Hüft-Härtetest in New York, Hüft-Phänomen in Tirol – und Happy New Year 2014!

Bis kurz vor seinem runden Geburtstag war mein lieber Mann noch niemals in New York – seit Anfang Dezember kann er das nicht mehr sagen! Wir haben nämlich Manhattan von Uptown bis Downtown eine gute Woche lang durchstreift, vorwiegend zu Fuß. Ich habe mich zurückversetzt gefühlt in die Zeit, als ich mit 24 Jahren den Big Apple schon einmal erlaufen habe. Damals noch weit entfernt von Hüftschmerzen – und nun runderneuert ebenso fit und unermüdlich. Der Härtest waren täglich die Stufen zu unserem über www.airbnb.com gemieteten Appartement in der Upper East Side: Eine deutsche Norm für die Höhe der Stufen scheint es nicht zu geben. Gefühlt waren sie um ein Drittel höher als unsere. Jedenfalls kamen wir ganz schön ins Schnaufen und haben das schließlich als ganz besonderes Fitness-Training betrachtet!
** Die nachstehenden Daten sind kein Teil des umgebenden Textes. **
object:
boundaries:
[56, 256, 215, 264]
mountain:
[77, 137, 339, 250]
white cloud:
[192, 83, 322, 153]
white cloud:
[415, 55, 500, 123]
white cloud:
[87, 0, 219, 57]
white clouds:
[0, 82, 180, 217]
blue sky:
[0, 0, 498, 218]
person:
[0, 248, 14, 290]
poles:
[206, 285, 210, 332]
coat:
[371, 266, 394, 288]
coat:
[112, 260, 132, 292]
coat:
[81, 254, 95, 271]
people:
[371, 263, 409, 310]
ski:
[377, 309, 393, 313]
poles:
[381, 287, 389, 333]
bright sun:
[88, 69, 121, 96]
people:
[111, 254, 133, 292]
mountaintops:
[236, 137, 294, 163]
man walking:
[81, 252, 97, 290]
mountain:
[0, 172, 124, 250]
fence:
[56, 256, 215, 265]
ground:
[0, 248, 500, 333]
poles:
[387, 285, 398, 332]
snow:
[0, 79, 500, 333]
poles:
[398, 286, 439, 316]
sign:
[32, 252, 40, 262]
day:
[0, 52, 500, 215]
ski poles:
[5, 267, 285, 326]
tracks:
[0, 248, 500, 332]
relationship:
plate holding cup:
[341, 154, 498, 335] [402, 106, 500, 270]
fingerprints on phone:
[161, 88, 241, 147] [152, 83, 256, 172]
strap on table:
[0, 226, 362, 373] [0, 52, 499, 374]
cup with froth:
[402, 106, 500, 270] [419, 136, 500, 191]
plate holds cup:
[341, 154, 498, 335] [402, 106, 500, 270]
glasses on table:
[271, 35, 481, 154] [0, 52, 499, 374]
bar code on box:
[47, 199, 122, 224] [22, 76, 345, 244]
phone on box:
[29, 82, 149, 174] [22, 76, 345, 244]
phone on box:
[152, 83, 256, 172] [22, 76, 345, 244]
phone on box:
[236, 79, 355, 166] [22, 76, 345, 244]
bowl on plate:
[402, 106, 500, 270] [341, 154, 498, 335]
Die Schnecke im Central Park mahnt als temporäres Kunstwerk, auch mal langsam zu gehen...

Die Schnecke im Central Park mahnt als temporäres Kunstwerk, auch mal langsam zu gehen…

 

Insgesamt sechs Museen haben wir besucht und immer wieder den riesigen Central Park durchstreift. Auch das haben Hüften und Rücken prima mitgemacht. Und zugenommen haben wir dank dieses besonderen City-Walkings auch nicht – trotz üppigem Pastrami-Sandwich bei Katz` Deli, wo 1989 Meg Ryan ihrem Partner Billy Crystal die legendäre Orgasmus-Szene in „Harry und Sally“ vorgespielt hat, trotz herrlicher Cupcakes und New York Cheesecakes.
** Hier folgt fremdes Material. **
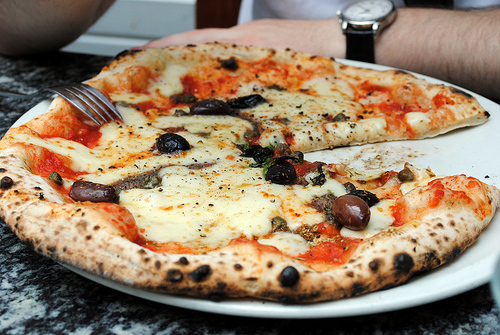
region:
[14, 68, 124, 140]
silver fork resting on plate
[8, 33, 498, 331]
pizza with one piece missing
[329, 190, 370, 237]
black olive on pizza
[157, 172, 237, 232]
melted cheese on pizza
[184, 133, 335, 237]
green spices on top of pizza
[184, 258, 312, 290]
burnt spots on crust of pizza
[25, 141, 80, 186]
tomato sauce on pizza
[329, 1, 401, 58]
watch on a wrist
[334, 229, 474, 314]
circular white plate with pizza on it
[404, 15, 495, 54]
hairy arm of a man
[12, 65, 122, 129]
A stainless steel fork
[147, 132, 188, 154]
One black olive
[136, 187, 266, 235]
Melted cheeses in this pizza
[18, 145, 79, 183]
Tomato paste on this pizza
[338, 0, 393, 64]
A watch with a black wand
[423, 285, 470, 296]
A white porcelain plate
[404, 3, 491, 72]
A hairy elbow of a man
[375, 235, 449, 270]
A toasted pan pizza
Kaum zurück haben wir die Wintersaison auf Skiern eingeläutet. Von München aus ist man ja in einer guten Stunde in den Bergen und kann bei gutem Wetter als Freiberufler mal rasch einen Skitag einschieben. Meine ersten drei Stunden auf Skiern habe ich verbunden mit dem letzten Interview für unser neues Buch „Mut zum neuen Knie!“, das Ende Januar erscheinen soll und übrigens jetzt schon vorbestellt werden kann, auch über Amazon! Der knapp 85-jährige Chef der Steinplatte Bergbahnen in Waidring, Tirol, kam zum Interview mit Krücken, denn genau eine Woche vorher (!) hat er seine zweite Hüft-TEP im Bezirkskrankenhaus St. Johann bekommen. Sein Operateur Dr. Robert Siorpaes war allerdings nicht so begeistert, dass er am 5. Tag nach der OP unbedingt schon nach Hause wollte, am 6. Tag in einer Pistenraupe saß und allein auf die 1.666 Meter hohe Steinplatte gefahren ist, um „nach dem Rechten“ zu schauen. 
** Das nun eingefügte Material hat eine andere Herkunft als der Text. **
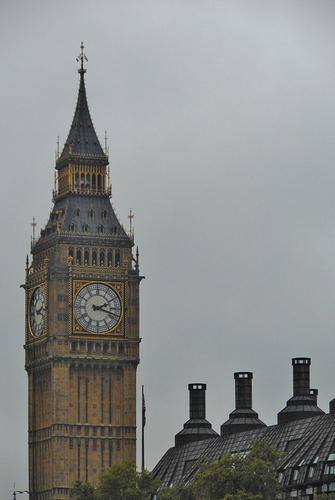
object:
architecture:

Andrä Brandtner, fast 85-jähriger Chef der Bergbahnen Steinplatte in Waidring, Tirol, eine Woche nach seiner zweiten Hüft-OP schon wieder flott auf Krücken unterwegs.

Andrä Brandtner, fast 85-jähriger Chef der Bergbahnen Steinplatte in Waidring, Tirol, eine Woche nach seiner zweiten Hüft-OP schon wieder flott auf Krücken unterwegs.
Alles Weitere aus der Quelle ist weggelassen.